What the exercise asks
Output every line of the data below as a JSON list of strings, one string per line, leaving out any blank lines.
BEGIN Records for the task
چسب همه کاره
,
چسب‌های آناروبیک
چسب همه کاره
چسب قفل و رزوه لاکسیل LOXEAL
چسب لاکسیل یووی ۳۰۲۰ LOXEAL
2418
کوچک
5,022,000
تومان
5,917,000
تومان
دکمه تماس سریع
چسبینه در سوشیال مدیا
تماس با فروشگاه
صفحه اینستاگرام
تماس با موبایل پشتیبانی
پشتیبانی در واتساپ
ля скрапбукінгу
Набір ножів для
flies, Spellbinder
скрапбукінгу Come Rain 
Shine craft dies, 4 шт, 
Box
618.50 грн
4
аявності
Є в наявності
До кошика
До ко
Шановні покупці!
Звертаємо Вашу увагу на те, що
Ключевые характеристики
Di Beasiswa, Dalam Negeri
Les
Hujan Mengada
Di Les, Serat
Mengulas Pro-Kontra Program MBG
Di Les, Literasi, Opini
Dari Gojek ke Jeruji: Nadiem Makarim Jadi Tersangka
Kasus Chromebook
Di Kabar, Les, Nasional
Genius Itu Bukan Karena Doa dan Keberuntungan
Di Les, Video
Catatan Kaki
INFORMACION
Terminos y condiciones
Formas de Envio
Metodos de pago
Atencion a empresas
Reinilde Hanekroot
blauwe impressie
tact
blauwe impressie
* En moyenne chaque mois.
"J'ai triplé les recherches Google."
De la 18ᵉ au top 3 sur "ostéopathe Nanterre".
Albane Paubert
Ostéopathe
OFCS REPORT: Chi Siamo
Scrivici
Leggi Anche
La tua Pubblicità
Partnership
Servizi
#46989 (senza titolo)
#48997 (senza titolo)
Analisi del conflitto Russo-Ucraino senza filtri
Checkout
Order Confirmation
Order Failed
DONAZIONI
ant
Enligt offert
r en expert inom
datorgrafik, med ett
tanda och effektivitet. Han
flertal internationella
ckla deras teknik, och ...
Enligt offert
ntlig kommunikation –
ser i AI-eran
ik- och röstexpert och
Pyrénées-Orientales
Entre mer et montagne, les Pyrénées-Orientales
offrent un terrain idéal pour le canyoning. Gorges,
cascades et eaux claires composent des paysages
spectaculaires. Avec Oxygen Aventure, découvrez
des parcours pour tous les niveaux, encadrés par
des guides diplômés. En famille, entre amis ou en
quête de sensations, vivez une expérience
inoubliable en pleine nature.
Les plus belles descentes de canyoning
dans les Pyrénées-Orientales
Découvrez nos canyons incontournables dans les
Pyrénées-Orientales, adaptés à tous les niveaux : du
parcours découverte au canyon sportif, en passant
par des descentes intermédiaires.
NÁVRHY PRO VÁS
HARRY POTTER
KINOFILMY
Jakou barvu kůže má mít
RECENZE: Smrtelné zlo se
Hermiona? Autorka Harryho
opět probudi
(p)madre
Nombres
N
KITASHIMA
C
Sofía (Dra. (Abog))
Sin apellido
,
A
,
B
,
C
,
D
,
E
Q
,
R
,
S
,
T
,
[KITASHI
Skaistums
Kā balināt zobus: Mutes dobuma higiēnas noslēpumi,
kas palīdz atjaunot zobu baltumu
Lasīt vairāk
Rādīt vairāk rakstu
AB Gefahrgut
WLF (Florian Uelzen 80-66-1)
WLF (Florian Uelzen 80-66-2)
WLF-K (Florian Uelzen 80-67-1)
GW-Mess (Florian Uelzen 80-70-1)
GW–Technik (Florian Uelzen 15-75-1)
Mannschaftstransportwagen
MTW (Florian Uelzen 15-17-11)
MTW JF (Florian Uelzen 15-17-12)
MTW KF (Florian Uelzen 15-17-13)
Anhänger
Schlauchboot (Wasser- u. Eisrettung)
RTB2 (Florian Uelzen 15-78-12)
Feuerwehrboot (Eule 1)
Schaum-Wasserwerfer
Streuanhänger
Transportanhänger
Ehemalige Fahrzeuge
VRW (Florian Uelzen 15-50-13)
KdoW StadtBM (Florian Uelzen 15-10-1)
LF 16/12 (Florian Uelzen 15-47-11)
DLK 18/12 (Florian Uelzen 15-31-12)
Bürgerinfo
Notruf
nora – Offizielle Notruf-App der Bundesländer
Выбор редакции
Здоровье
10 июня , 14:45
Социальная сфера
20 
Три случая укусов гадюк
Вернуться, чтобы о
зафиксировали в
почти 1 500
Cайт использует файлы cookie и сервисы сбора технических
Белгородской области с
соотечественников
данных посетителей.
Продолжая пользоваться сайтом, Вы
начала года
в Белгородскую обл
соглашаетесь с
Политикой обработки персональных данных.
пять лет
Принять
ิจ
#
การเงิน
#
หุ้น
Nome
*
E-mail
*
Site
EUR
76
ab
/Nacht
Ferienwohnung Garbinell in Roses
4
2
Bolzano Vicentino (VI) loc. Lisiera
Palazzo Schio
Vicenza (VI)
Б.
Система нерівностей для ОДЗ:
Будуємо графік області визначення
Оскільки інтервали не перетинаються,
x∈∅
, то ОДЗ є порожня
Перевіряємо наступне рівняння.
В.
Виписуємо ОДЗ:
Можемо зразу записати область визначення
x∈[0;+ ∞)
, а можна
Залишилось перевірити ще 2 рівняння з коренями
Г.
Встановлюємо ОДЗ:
END Records for the task
Written reply
[
  "چسب همه کاره",
  ",",
  "چسب‌های آناروبیک",
  "چسب همه کاره",
  "چسب قفل و رزوه لاکسیل LOXEAL",
  "چسب لاکسیل یووی ۳۰۲۰ LOXEAL",
  "2418",
  "کوچک",
  "5,022,000",
  "تومان",
  "5,917,000",
  "تومان",
  "دکمه تماس سریع",
  "چسبینه در سوشیال مدیا",
  "تماس با فروشگاه",
  "صفحه اینستاگرام",
  "تماس با موبایل پشتیبانی",
  "پشتیبانی در واتساپ",
  "ля скрапбукінгу",
  "Набір ножів для",
  "flies, Spellbinder",
  "скрапбукінгу Come Rain ",
  "Shine craft dies, 4 шт, ",
  "Box",
  "618.50 грн",
  "4",
  "аявності",
  "Є в наявності",
  "До кошика",
  "До ко",
  "Шановні покупці!",
  "Звертаємо Вашу увагу на те, що",
  "Ключевые характеристики",
  "Di Beasiswa, Dalam Negeri",
  "Les",
  "Hujan Mengada",
  "Di Les, Serat",
  "Mengulas Pro-Kontra Program MBG",
  "Di Les, Literasi, Opini",
  "Dari Gojek ke Jeruji: Nadiem Makarim Jadi Tersangka",
  "Kasus Chromebook",
  "Di Kabar, Les, Nasional",
  "Genius Itu Bukan Karena Doa dan Keberuntungan",
  "Di Les, Video",
  "Catatan Kaki",
  "INFORMACION",
  "Terminos y condiciones",
  "Formas de Envio",
  "Metodos de pago",
  "Atencion a empresas",
  "Reinilde Hanekroot",
  "blauwe impressie",
  "tact",
  "blauwe impressie",
  "* En moyenne chaque mois.",
  "\"J'ai triplé les recherches Google.\"",
  "De la 18ᵉ au top 3 sur \"ostéopathe Nanterre\".",
  "Albane Paubert",
  "Ostéopathe",
  "OFCS REPORT: Chi Siamo",
  "Scrivici",
  "Leggi Anche",
  "La tua Pubblicità",
  "Partnership",
  "Servizi",
  "#46989 (senza titolo)",
  "#48997 (senza titolo)",
  "Analisi del conflitto Russo-Ucraino senza filtri",
  "Checkout",
  "Order Confirmation",
  "Order Failed",
  "DONAZIONI",
  "ant",
  "Enligt offert",
  "r en expert inom",
  "datorgrafik, med ett",
  "tanda och effektivitet. Han",
  "flertal internationella",
  "ckla deras teknik, och ...",
  "Enligt offert",
  "ntlig kommunikation –",
  "ser i AI-eran",
  "ik- och röstexpert och",
  "Pyrénées-Orientales",
  "Entre mer et montagne, les Pyrénées-Orientales",
  "offrent un terrain idéal pour le canyoning. Gorges,",
  "cascades et eaux claires composent des paysages",
  "spectaculaires. Avec Oxygen Aventure, découvrez",
  "des parcours pour tous les niveaux, encadrés par",
  "des guides diplômés. En famille, entre amis ou en",
  "quête de sensations, vivez une expérience",
  "inoubliable en pleine nature.",
  "Les plus belles descentes de canyoning",
  "dans les Pyrénées-Orientales",
  "Découvrez nos canyons incontournables dans les",
  "Pyrénées-Orientales, adaptés à tous les niveaux : du",
  "parcours découverte au canyon sportif, en passant",
  "par des descentes intermédiaires.",
  "NÁVRHY PRO VÁS",
  "HARRY POTTER",
  "KINOFILMY",
  "Jakou barvu kůže má mít",
  "RECENZE: Smrtelné zlo se",
  "Hermiona? Autorka Harryho",
  "opět probudi",
  "(p)madre",
  "Nombres",
  "N",
  "KITASHIMA",
  "C",
  "Sofía (Dra. (Abog))",
  "Sin apellido",
  ",",
  "A",
  ",",
  "B",
  ",",
  "C",
  ",",
  "D",
  ",",
  "E",
  "Q",
  ",",
  "R",
  ",",
  "S",
  ",",
  "T",
  ",",
  "[KITASHI",
  "Skaistums",
  "Kā balināt zobus: Mutes dobuma higiēnas noslēpumi,",
  "kas palīdz atjaunot zobu baltumu",
  "Lasīt vairāk",
  "Rādīt vairāk rakstu",
  "AB Gefahrgut",
  "WLF (Florian Uelzen 80-66-1)",
  "WLF (Florian Uelzen 80-66-2)",
  "WLF-K (Florian Uelzen 80-67-1)",
  "GW-Mess (Florian Uelzen 80-70-1)",
  "GW–Technik (Florian Uelzen 15-75-1)",
  "Mannschaftstransportwagen",
  "MTW (Florian Uelzen 15-17-11)",
  "MTW JF (Florian Uelzen 15-17-12)",
  "MTW KF (Florian Uelzen 15-17-13)",
  "Anhänger",
  "Schlauchboot (Wasser- u. Eisrettung)",
  "RTB2 (Florian Uelzen 15-78-12)",
  "Feuerwehrboot (Eule 1)",
  "Schaum-Wasserwerfer",
  "Streuanhänger",
  "Transportanhänger",
  "Ehemalige Fahrzeuge",
  "VRW (Florian Uelzen 15-50-13)",
  "KdoW StadtBM (Florian Uelzen 15-10-1)",
  "LF 16/12 (Florian Uelzen 15-47-11)",
  "DLK 18/12 (Florian Uelzen 15-31-12)",
  "Bürgerinfo",
  "Notruf",
  "nora – Offizielle Notruf-App der Bundesländer",
  "Выбор редакции",
  "Здоровье",
  "10 июня , 14:45",
  "Социальная сфера",
  "20 ",
  "Три случая укусов гадюк",
  "Вернуться, чтобы о",
  "зафиксировали в",
  "почти 1 500",
  "Cайт использует файлы cookie и сервисы сбора технических",
  "Белгородской области с",
  "соотечественников",
  "данных посетителей.",
  "Продолжая пользоваться сайтом, Вы",
  "начала года",
  "в Белгородскую обл",
  "соглашаетесь с",
  "Политикой обработки персональных данных.",
  "пять лет",
  "Принять",
  "ิจ",
  "#",
  "การเงิน",
  "#",
  "หุ้น",
  "Nome",
  "*",
  "E-mail",
  "*",
  "Site",
  "EUR",
  "76",
  "ab",
  "/Nacht",
  "Ferienwohnung Garbinell in Roses",
  "4",
  "2",
  "Bolzano Vicentino (VI) loc. Lisiera",
  "Palazzo Schio",
  "Vicenza (VI)",
  "Б.",
  "Система нерівностей для ОДЗ:",
  "Будуємо графік області визначення",
  "Оскільки інтервали не перетинаються,",
  "x∈∅",
  ", то ОДЗ є порожня",
  "Перевіряємо наступне рівняння.",
  "В.",
  "Виписуємо ОДЗ:",
  "Можемо зразу записати область визначення",
  "x∈[0;+ ∞)",
  ", а можна",
  "Залишилось перевірити ще 2 рівняння з коренями",
  "Г.",
  "Встановлюємо ОДЗ:"
]